Allen took in $1,000 from actress Barbara Streisand, a longtime donor to liberal causes, and $4,600 each from novelists Stephen and Tabitha King, who have long backed Democratic candidates. Other well-known authors lined up behind Allen were Richard Russo, who gave $750, and Tess Gerritsen, who gave $1,000.

Musicians supporting Allen include Don McLean, of “American Pie” fame, who lives in Camden and gave $500, Tom Lehrer, whose satirical songs made a splash in the 1950s and ’60s, a $1,000 donor, and bass guitarist Phil Lesh, a founding member of the Grateful Dead, a $500 contributor.

Collins took a share of Hollywood money with $2,000 from Jerry Bruckheimer, producer of such blockbusters as “Top Gun” and the “Pirates of the Caribbean” trilogy. She also got $250 from Lois Chiles, the actress who played astronaut and CIA operative Dr. Holly Goodhead to Roger Moore’s James Bond in the 1979 film “Moonraker.”

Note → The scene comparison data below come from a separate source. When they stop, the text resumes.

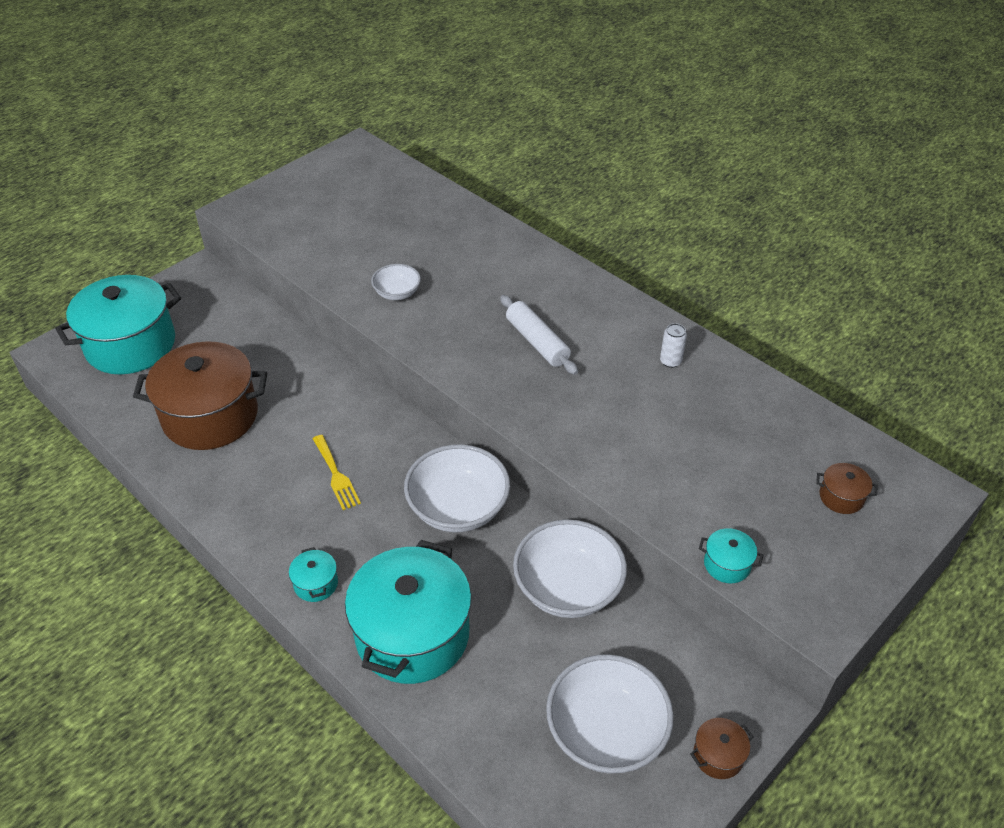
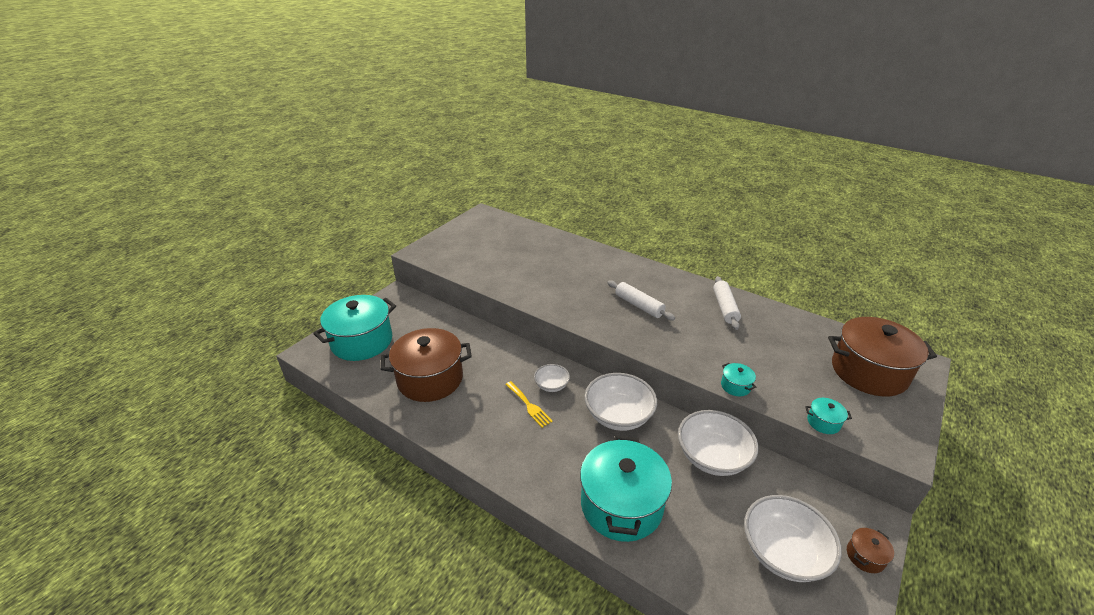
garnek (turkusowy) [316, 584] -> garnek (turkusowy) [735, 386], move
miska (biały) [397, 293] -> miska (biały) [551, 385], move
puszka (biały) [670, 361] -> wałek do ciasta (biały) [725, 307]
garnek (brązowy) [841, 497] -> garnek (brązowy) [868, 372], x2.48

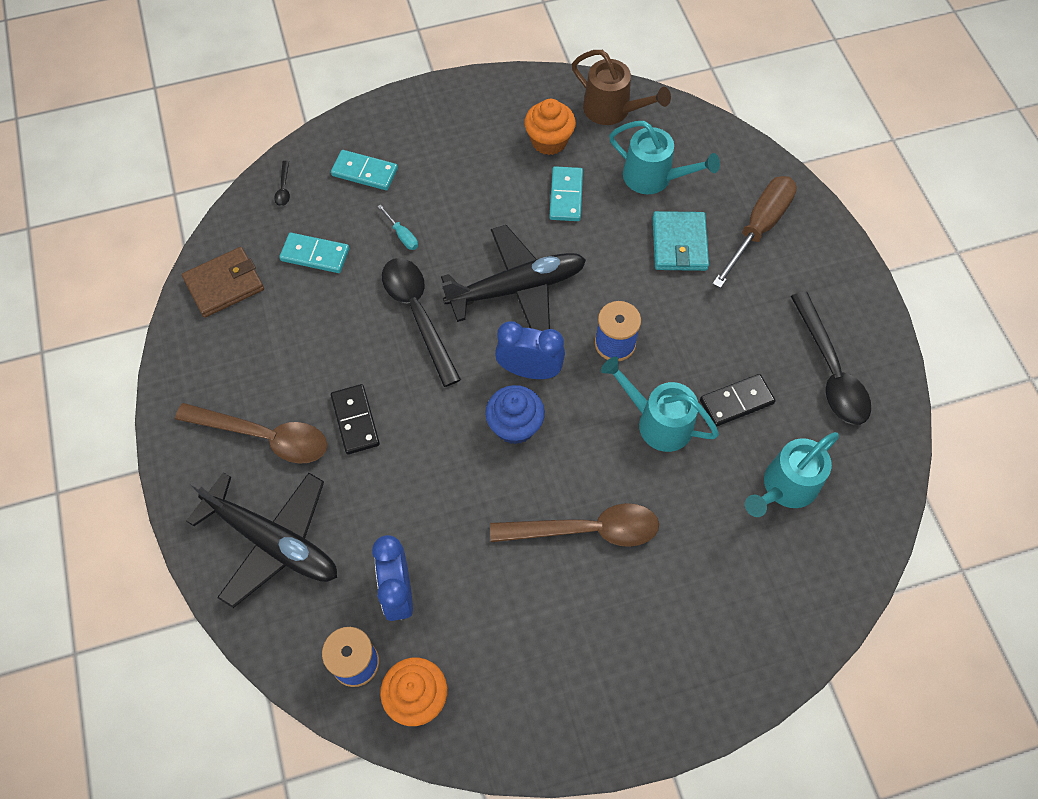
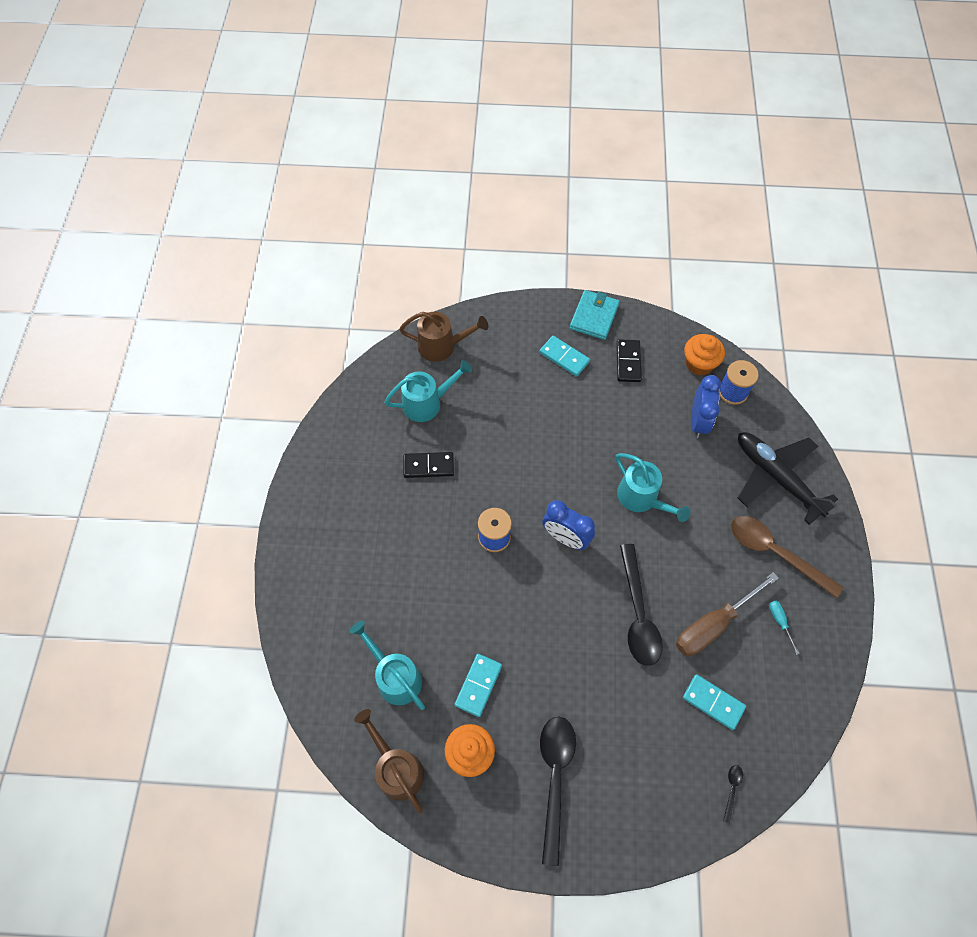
portfel (brązowy) [224, 284] -> none
kostka domina (turkusowy) [365, 172] -> kostka domina (turkusowy) [564, 357], move
kostka domina (czarny) [355, 420] -> kostka domina (czarny) [628, 362], move
śrubokręt (turkusowy) [402, 235] -> śrubokręt (turkusowy) [780, 622], move
samolot (czarny) [516, 288] -> none
muffinka (niebieski) [515, 426] -> none
łyżka (brązowy) [586, 530] -> none
konewka (turkusowy) [657, 422] -> konewka (turkusowy) [642, 498], move
portfel (turkusowy) [679, 244] -> portfel (turkusowy) [594, 317], move
śrubokręt (brązowy) [758, 228] -> śrubokręt (brązowy) [713, 624], move
łyżka (czarny) [830, 370] -> łyżka (czarny) [555, 778], move
none -> konewka (brązowy) [442, 346]

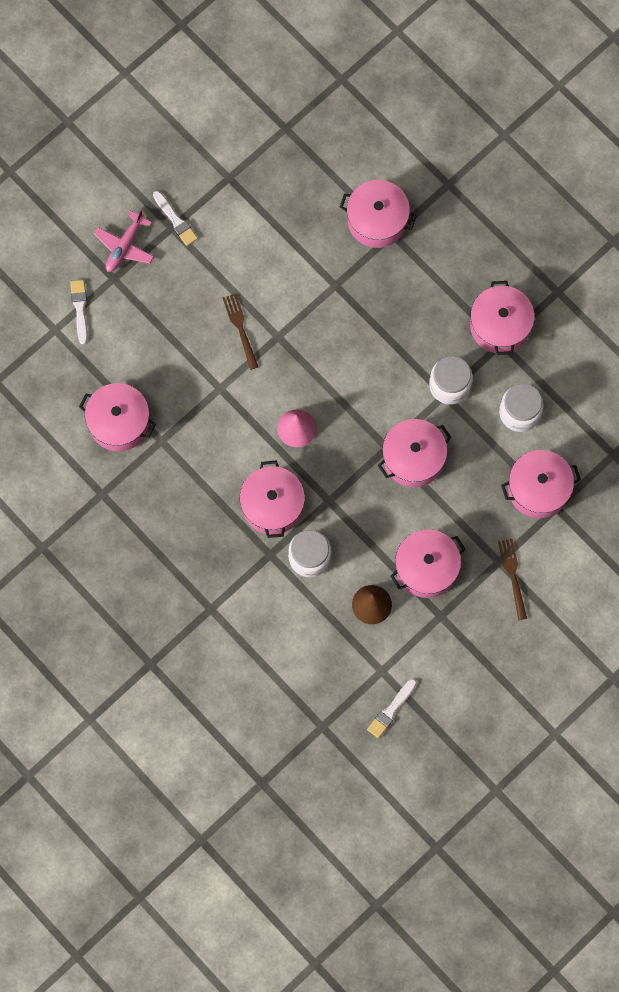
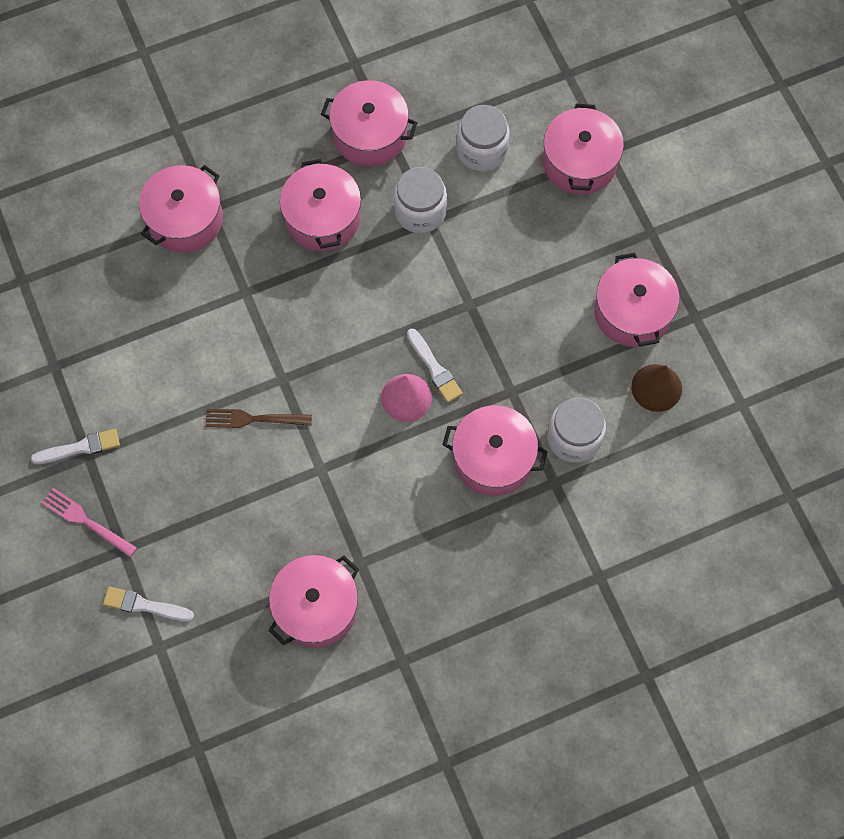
samolot (różowy) [125, 246] -> widelec (różowy) [86, 521]
pędzel (biały) [391, 710] -> pędzel (biały) [434, 368], move
garnek (różowy) [413, 458] -> garnek (różowy) [322, 218], move
widelec (brązowy) [513, 576] -> none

The senator also got $2,000 from artist Jamie Wyeth, $4,200 from Robert McNair, owner of the Houston Texans, and $1,000 from Robert Wood “Woody” Johnson IV, owner of the New York Jets.

Former President George H.W. Bush and his wife Barbara each gave $4,600 to Collins; Bob Dole, the unsuccessful Republican nominee for president in 1996, gave 2,800.

Allen received $1,000 from the PAC of Bob Barr, the former Georgia congressman who was picked last month to be the presidential nominee of the Libertarian Party.

Allen was the lone Democrat alongside two dozen Republicans who received contributions from Barr’s PAC in this year’s House and Senate races, according to the Center for Responsive Politics. Allen spokeswoman Carol Andrews linked the donation to Allen’s leadership in the campaign to repeal Real ID.

Among former Maine senators, William Cohen donated $2,000 to Collins and George Mitchell gave $1,000 to Allen. New York Mayor Michael Bloomberg gave $4,600 to Collins, who also received $1,000 from GOP political strategist Mary Matalin.

Both candidates had their share of boardroom bigwigs and Wall Street financiers.

Collins’ donors included IBM CEO Samuel Palmisano, at $1,000, and corporate raider Carl Icahn, at $2,300; Allen got $2,300 from American Express CEO Kenneth Chenault and $4,300 from financier George Soros.

Rockefeller money went in both directions. Two family members gave to Allen, three to Collins.

Some donors hedged their bets and gave to both campaigns. Among them was Barry Mills, president of Allen’s alma mater, Bowdoin College, who gave the maximum $4,600 to each.

Both Collins and Allen also turned back some money: Collins gave to charity $4,200 she received from Mississippi tort lawyer Richard “Dickie” Scruggs, who pleaded guilty to conspiring to bribe a federal judge, and Allen returned from $1,000 from Norman Hsu, the disgraced Democratic fundraiser.